>>>>>
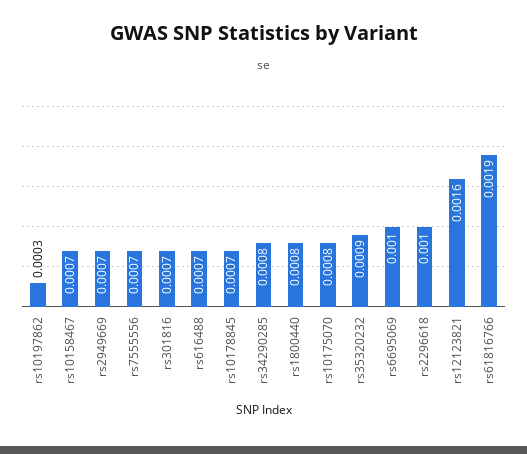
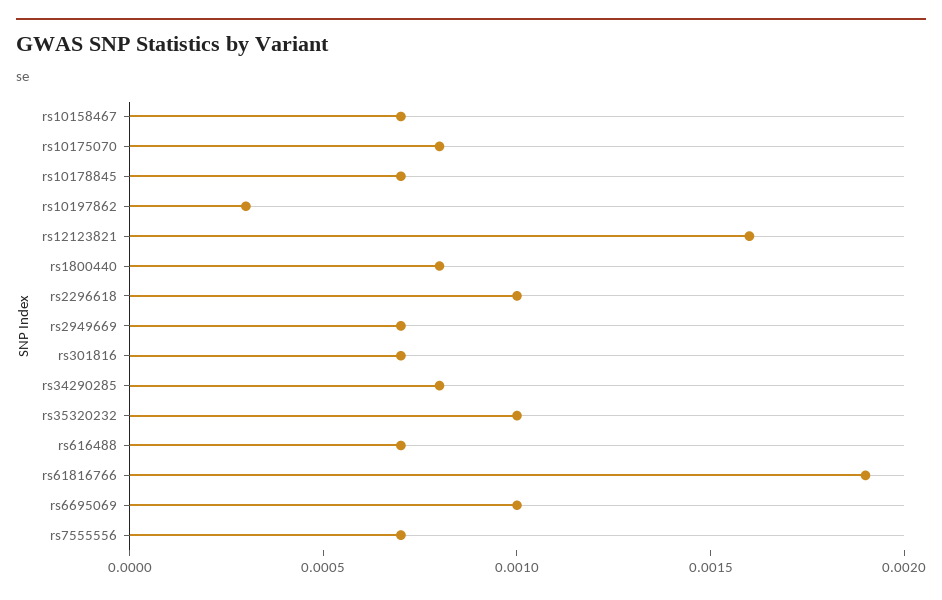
rs35320232: 0.0009 -> 0.001

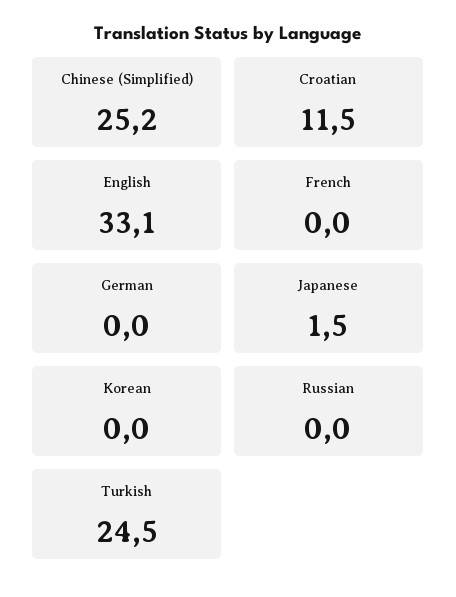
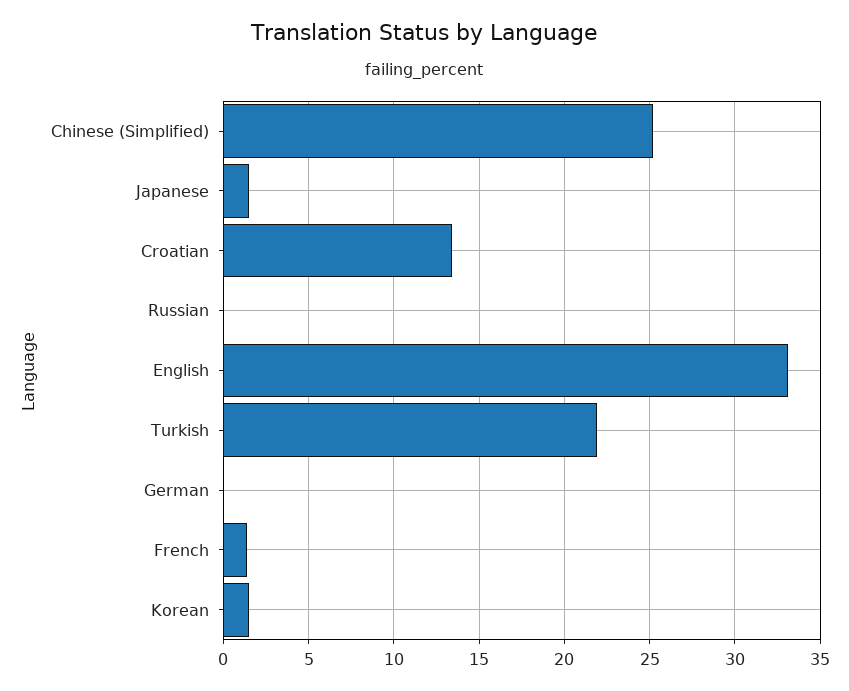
Croatian: 11.5 -> 13.5
French: 0 -> 1.5
Korean: 0 -> 1.5
Turkish: 24.5 -> 22

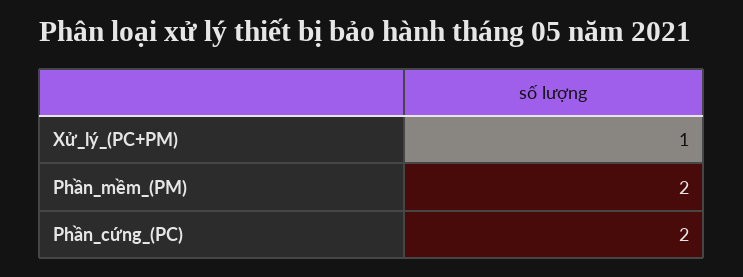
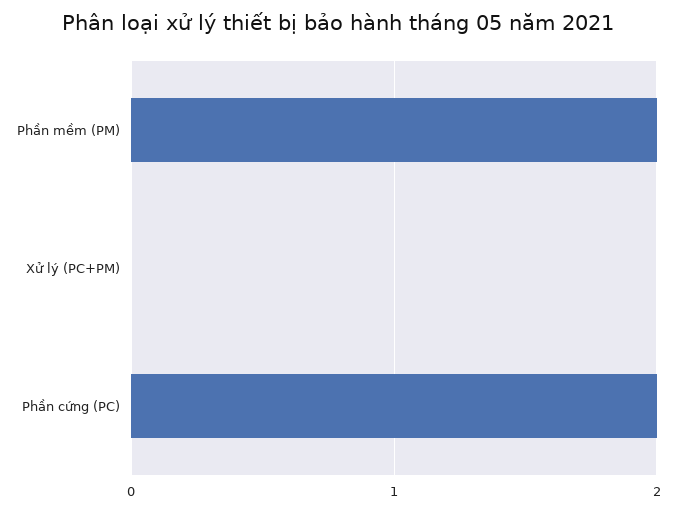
Xử_lý_(PC+PM): 1 -> 0

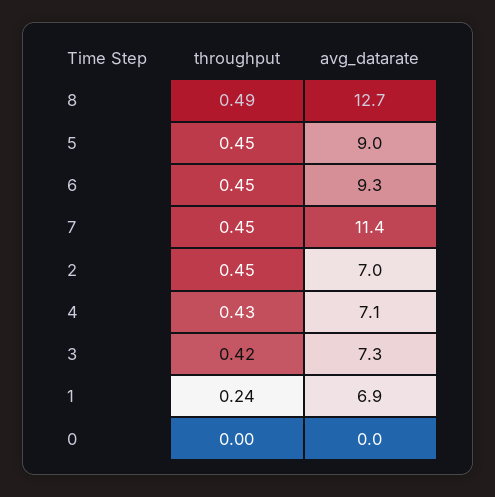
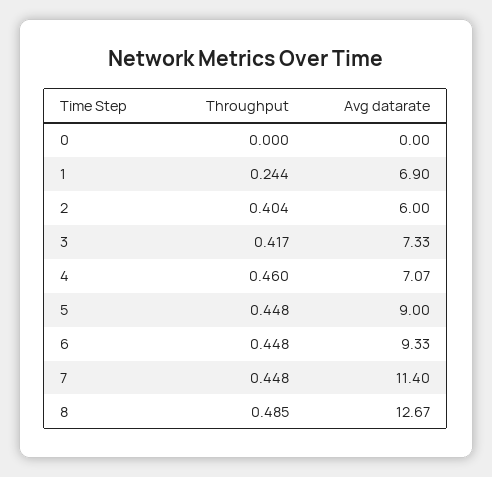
throughput, 2: 0.45 -> 0.404
avg_datarate, 2: 7 -> 6
throughput, 4: 0.43 -> 0.46

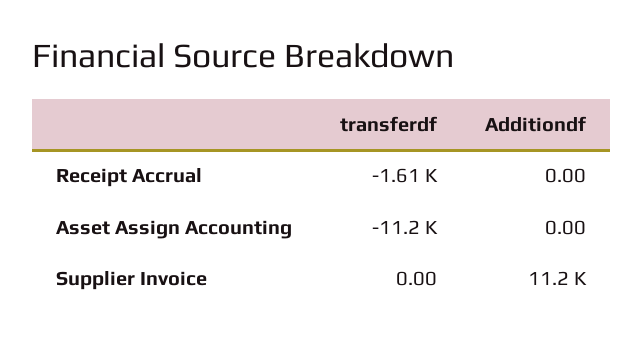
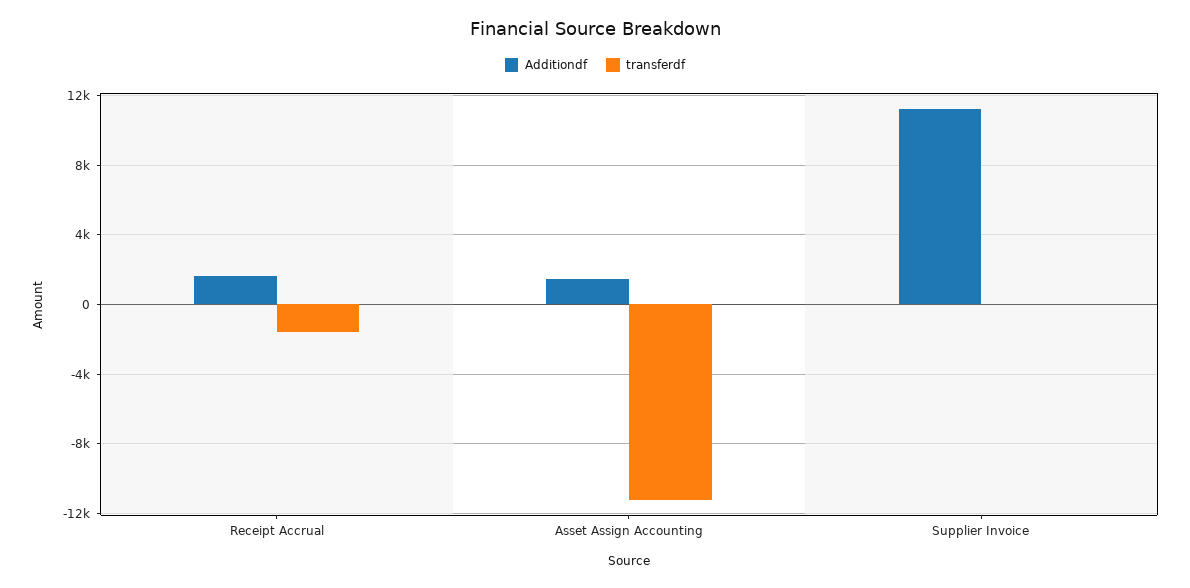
Additiondf, Receipt Accrual: 0 -> 1500
Additiondf, Asset Assign Accounting: 0 -> 1500

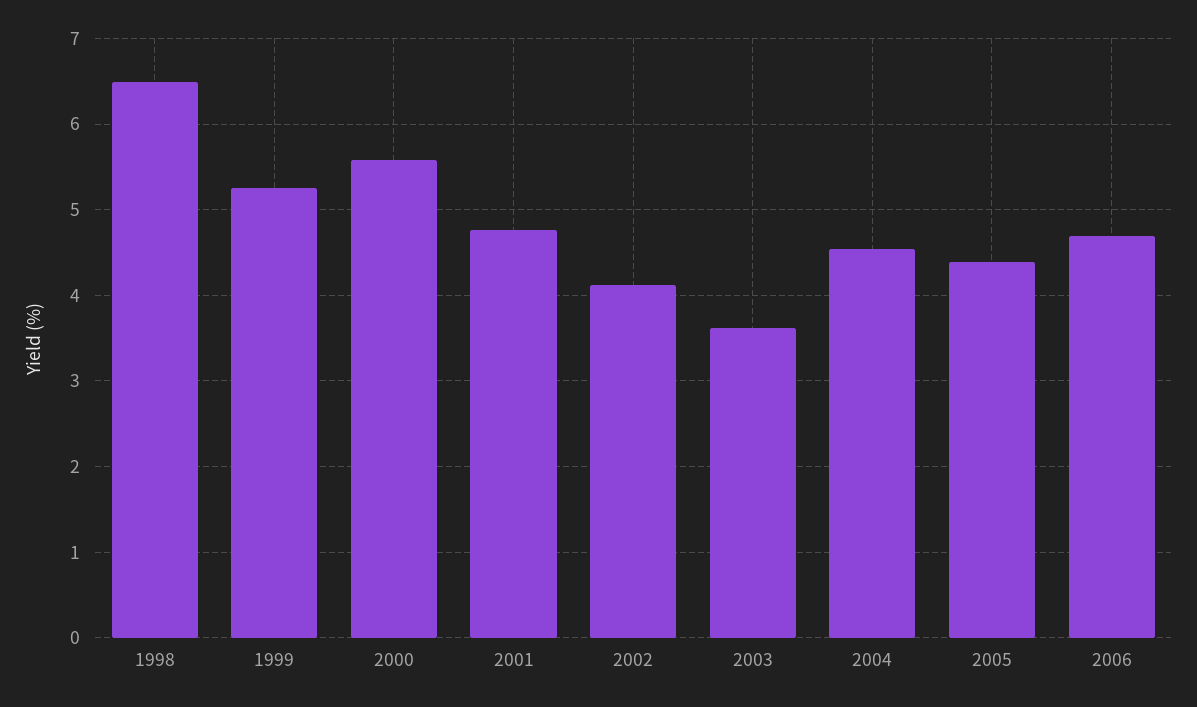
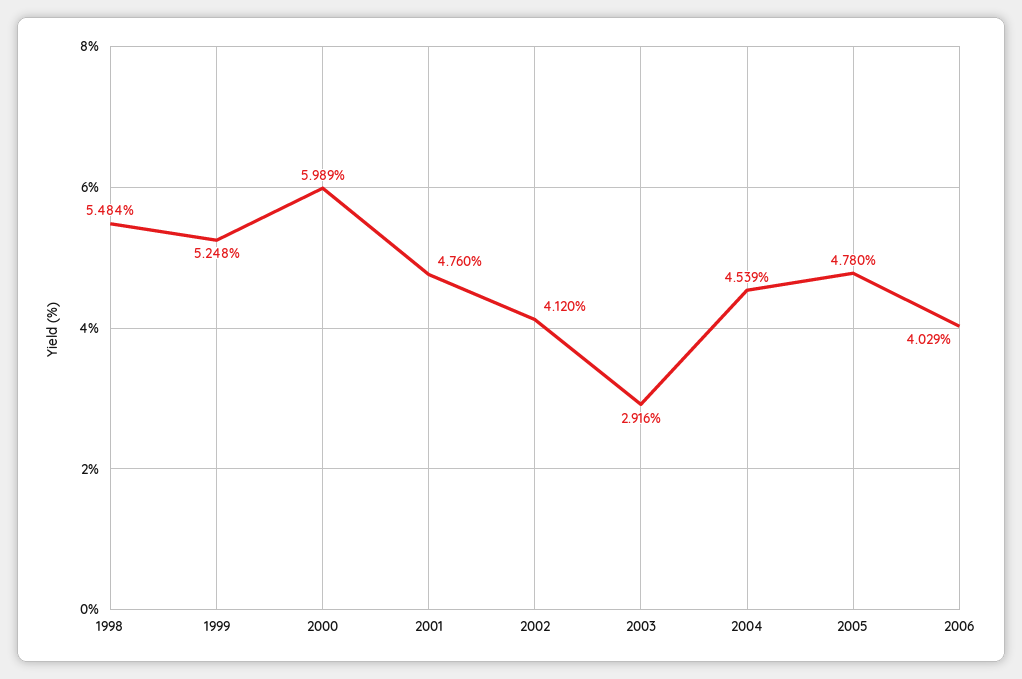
1998: 6.5 -> 5.484
2000: 5.6 -> 5.989
2003: 3.6 -> 2.916
2005: 4.4 -> 4.78
2006: 4.7 -> 4.029

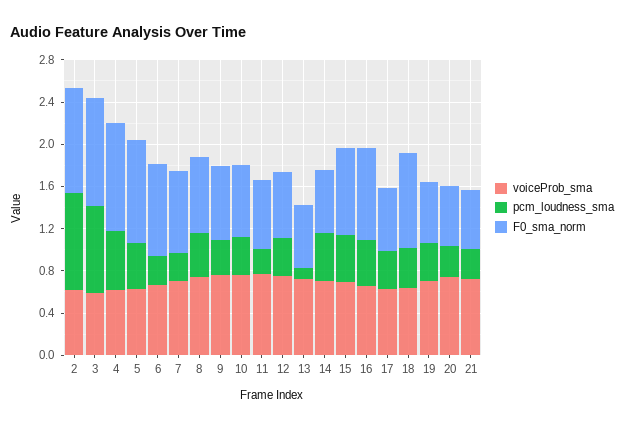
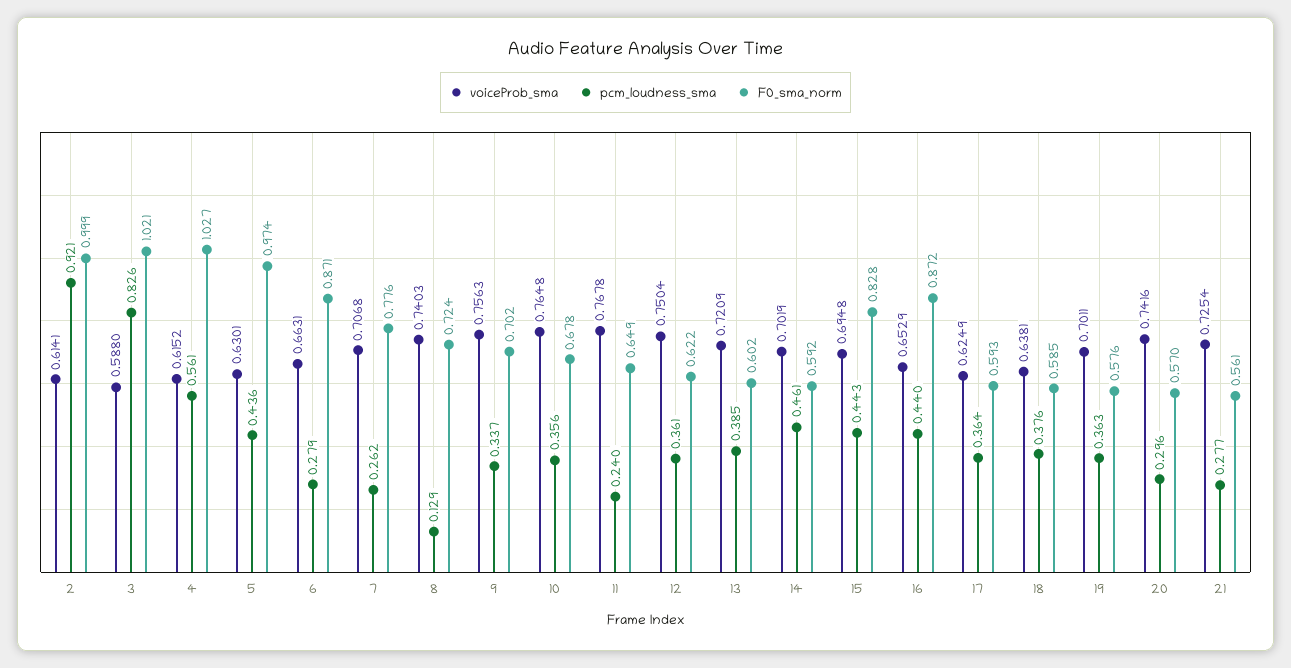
pcm_loudness_sma, 8: 0.4 -> 0.129
pcm_loudness_sma, 13: 0.1 -> 0.385
F0_sma_norm, 18: 0.9 -> 0.585

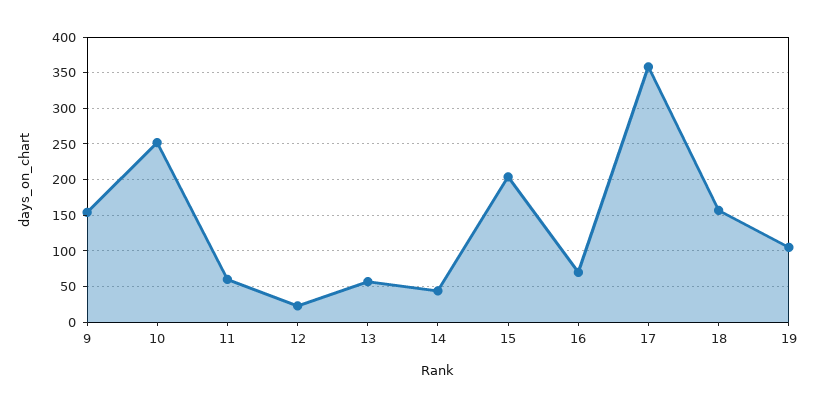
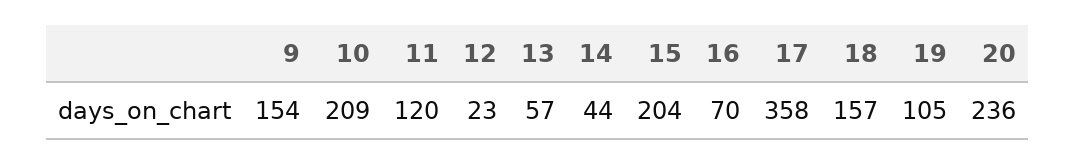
10: 250 -> 209
11: 60 -> 120
20: none -> 236

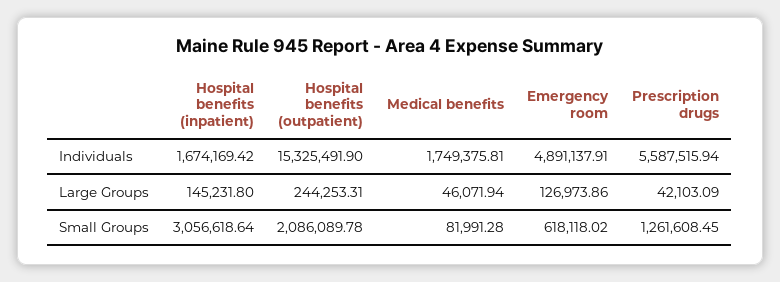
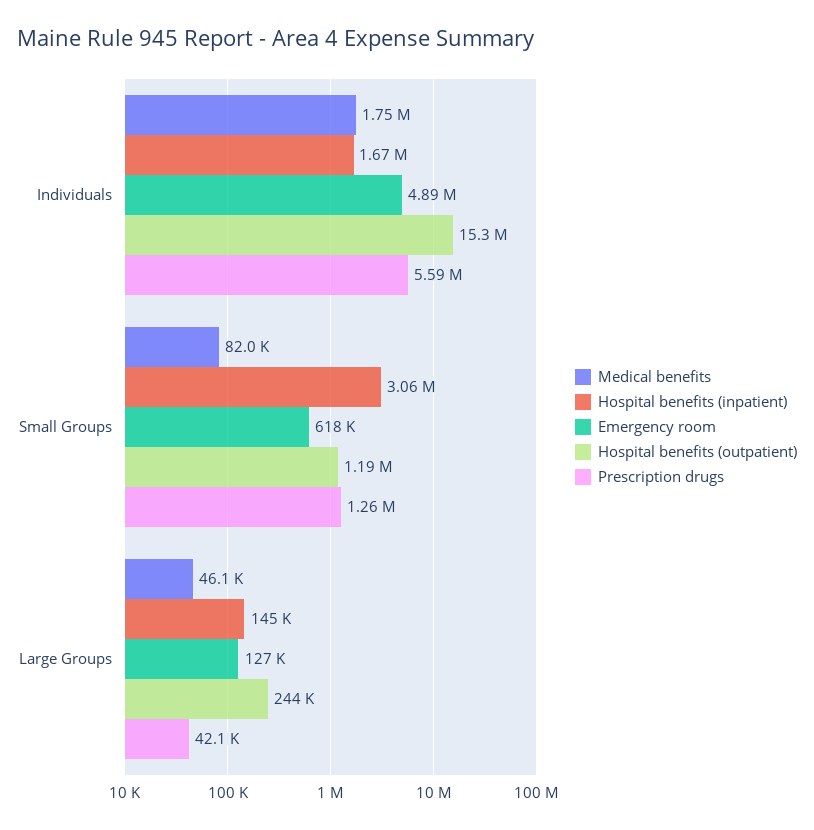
Hospital benefits (outpatient), Small Groups: 2086089.78 -> 1190000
<<<<<
What is needed is an exact transcription of the lines from the one holding "pcm_loudness_sma, 8: 0.4 -> 0.129" to the end of the data, with every picture left out.

◆ RESPONSE AREA
pcm_loudness_sma, 8: 0.4 -> 0.129
pcm_loudness_sma, 13: 0.1 -> 0.385
F0_sma_norm, 18: 0.9 -> 0.585

10: 250 -> 209
11: 60 -> 120
20: none -> 236

Hospital benefits (outpatient), Small Groups: 2086089.78 -> 1190000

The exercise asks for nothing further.